El aborto no es un derecho, pero es una realidad, y enmascarar o negar las cosas nunca ha servido para resolverlas, sino todo lo contrario. Estoy harto de oír frivolidades de quienes hacen política con cualquier cosa, por impolitizable que sea, y afirman alegremente que el aborto es ahora un método anticonceptivo más, como si esta decisión por la que me cortaría un brazo con tal de no hallarme jamás en la tesitura de planteármela fuera tomada por cuatro niñas malcriadas con la misma indiferencia con la que eligen un pantalón u otro en el Zara. Estoy harto de que se criminalice a unas mujeres que, en la inmensa mayoría de los casos, han llegado a esa elección tras un dolorosísimo camino, y que esa elección les conduce a otra senda no menos dolorosa. No negaré que hay quien no se plantea nada más con el aborto que una solución rápida y fácil, pero me saca de mis casillas que se pretenda vender como norma lo que es una excepción. Y, cínicamente pensando, ¿qué futuro le esperaría al niño educado y criado por una persona con semejante ausencia de principios y de todo?

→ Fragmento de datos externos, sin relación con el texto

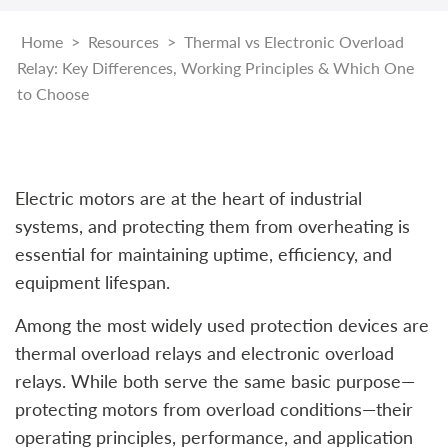
Home
>
Resources
>
Thermal vs Electronic Overload
Relay: Key Differences, Working Principles & Which One
to Choose
Electric motors are at the heart of industrial
systems, and protecting them from overheating is
essential for maintaining uptime, efficiency, and
equipment lifespan.
Among the most widely used protection devices are
thermal overload relays and electronic overload
relays. While both serve the same basic purpose—
protecting motors from overload conditions—their
operating principles, performance, and application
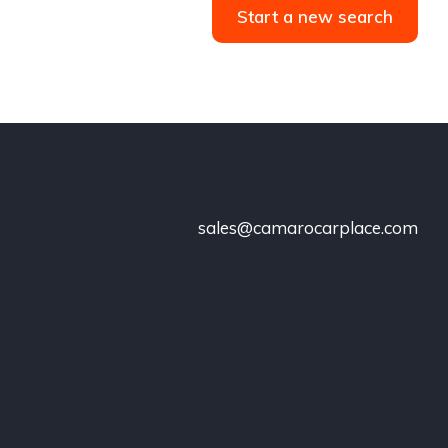
Start a new search
sales@camarocarplace.com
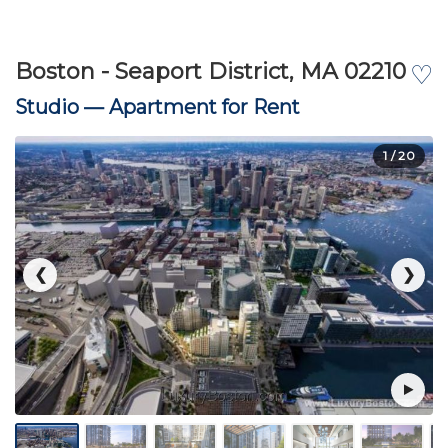
Boston - Seaport District, MA 02210
♡
Studio —
Apartment for Rent
1
/ 20
❮
❯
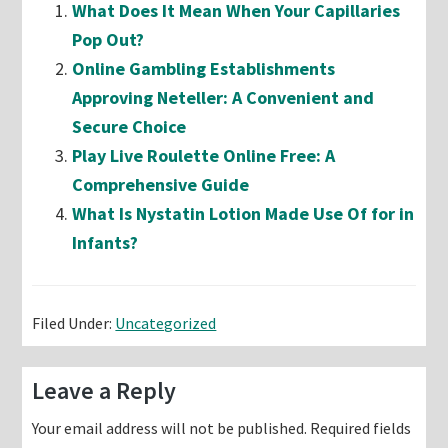
What Does It Mean When Your Capillaries
Pop Out?
Online Gambling Establishments
Approving Neteller: A Convenient and
Secure Choice
Play Live Roulette Online Free: A
Comprehensive Guide
What Is Nystatin Lotion Made Use Of for in
Infants?
Filed Under:
Uncategorized
Reader
Leave a Reply
Interactions
Your email address will not be published.
Required fields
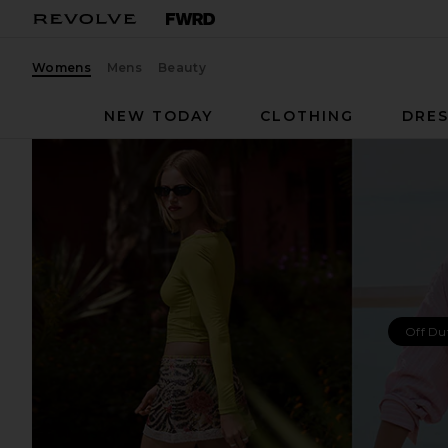
Womens
Mens
Beauty
NEW TODAY
CLOTHING
DRES
Off Du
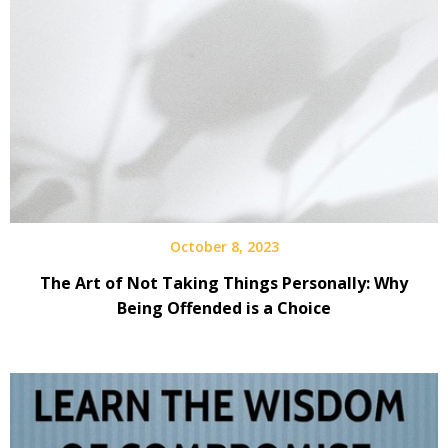
October 8, 2023
The Art of Not Taking Things Personally: Why
Being Offended is a Choice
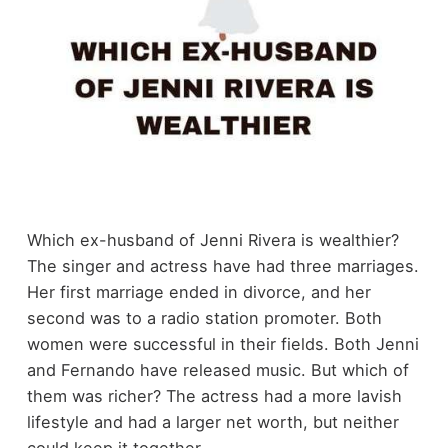
Which ex-husband of Jenni Rivera is wealthier?
The singer and actress have had three marriages.
Her first marriage ended in divorce, and her
second was to a radio station promoter. Both
women were successful in their fields. Both Jenni
and Fernando have released music. But which of
them was richer? The actress had a more lavish
lifestyle and had a larger net worth, but neither
could keep it together.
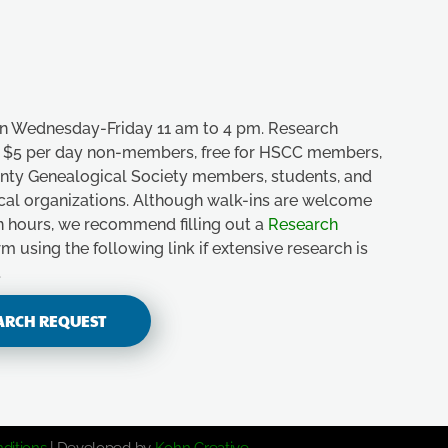
n Wednesday-Friday 11 am to 4 pm. Research
e, $5 per day non-members, free for HSCC members,
unty Genealogical Society members, students, and
ical organizations. Although walk-ins are welcome
n hours, we recommend filling out a
Research
m using the following link if extensive research is
.
ARCH REQUEST
ditions
| Developed by
Kohn Creative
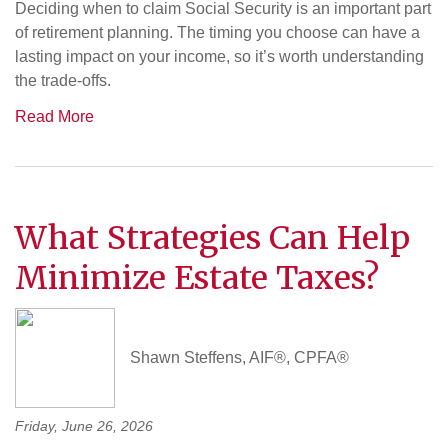
Deciding when to claim Social Security is an important part
of retirement planning. The timing you choose can have a
lasting impact on your income, so it’s worth understanding
the trade-offs.
Read More
What Strategies Can Help
Minimize Estate Taxes?
Shawn Steffens, AIF®, CPFA®
Friday, June 26, 2026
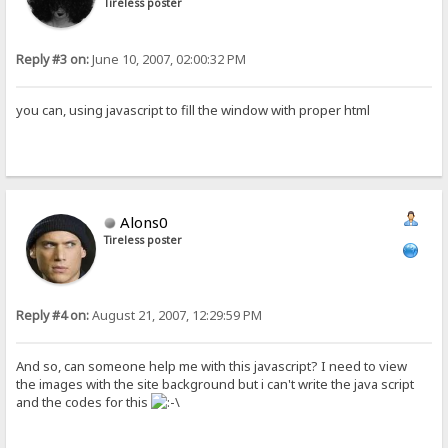
Tireless poster
Reply #3 on:
June 10, 2007, 02:00:32 PM
you can, using javascript to fill the window with proper html
Alons0
Tireless poster
Reply #4 on:
August 21, 2007, 12:29:59 PM
And so, can someone help me with this javascript? I need to view
the images with the site background but i can't write the java script
and the codes for this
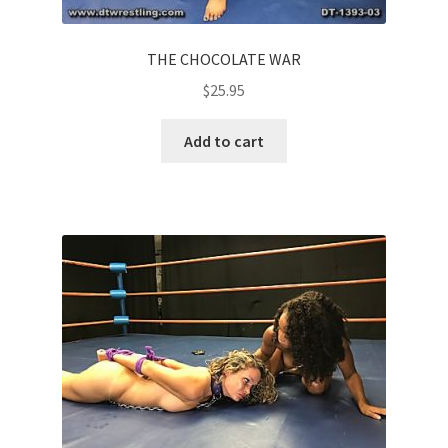
THE CHOCOLATE WAR
$
25.95
Add to cart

El aborto no es un derecho, pero es una realidad a la que hay que atender caso por caso. Las señoronas de astracanes, embarcadas en autobuses, que entre consignas contra el Gobierno de vez en cuando gritaban un ‘No al aborto’, ¿qué querían decir? ¿Suponen quizá que por prohibirlo dejarán de ocurrir? Prohibido estaba en el 74 cuando mi católica abuela quería que su hija fuera a Londres a acabar con lo que para ella era una situación inaceptable que no estaba dispuesta a tolerar. ¿Tenemos que volver a ello? ¿A los abortos para ricos en clínicas privadas extranjeras y para los demás, abortos clandestinos cometidos por carniceros en un parking? Cuando gritan ‘No al aborto’, sin haberse enterado de nada, ¿qué es lo que piden? ¿Que a la madre que aborta, además del dolor que conlleva esa decisión, se le apliquen veinte años y un día? Apesta demasiado a integrismo ibérico, a pretender que la sea la Iglesia y no el Parlamento la que dicte nuestras leyes, y que el Estado confirme con penas de carcel las excomuniones y condenas de la Iglesia. Por suerte, el tren de la Historia no tiene marcha atrás, aunque a veces lo parezca.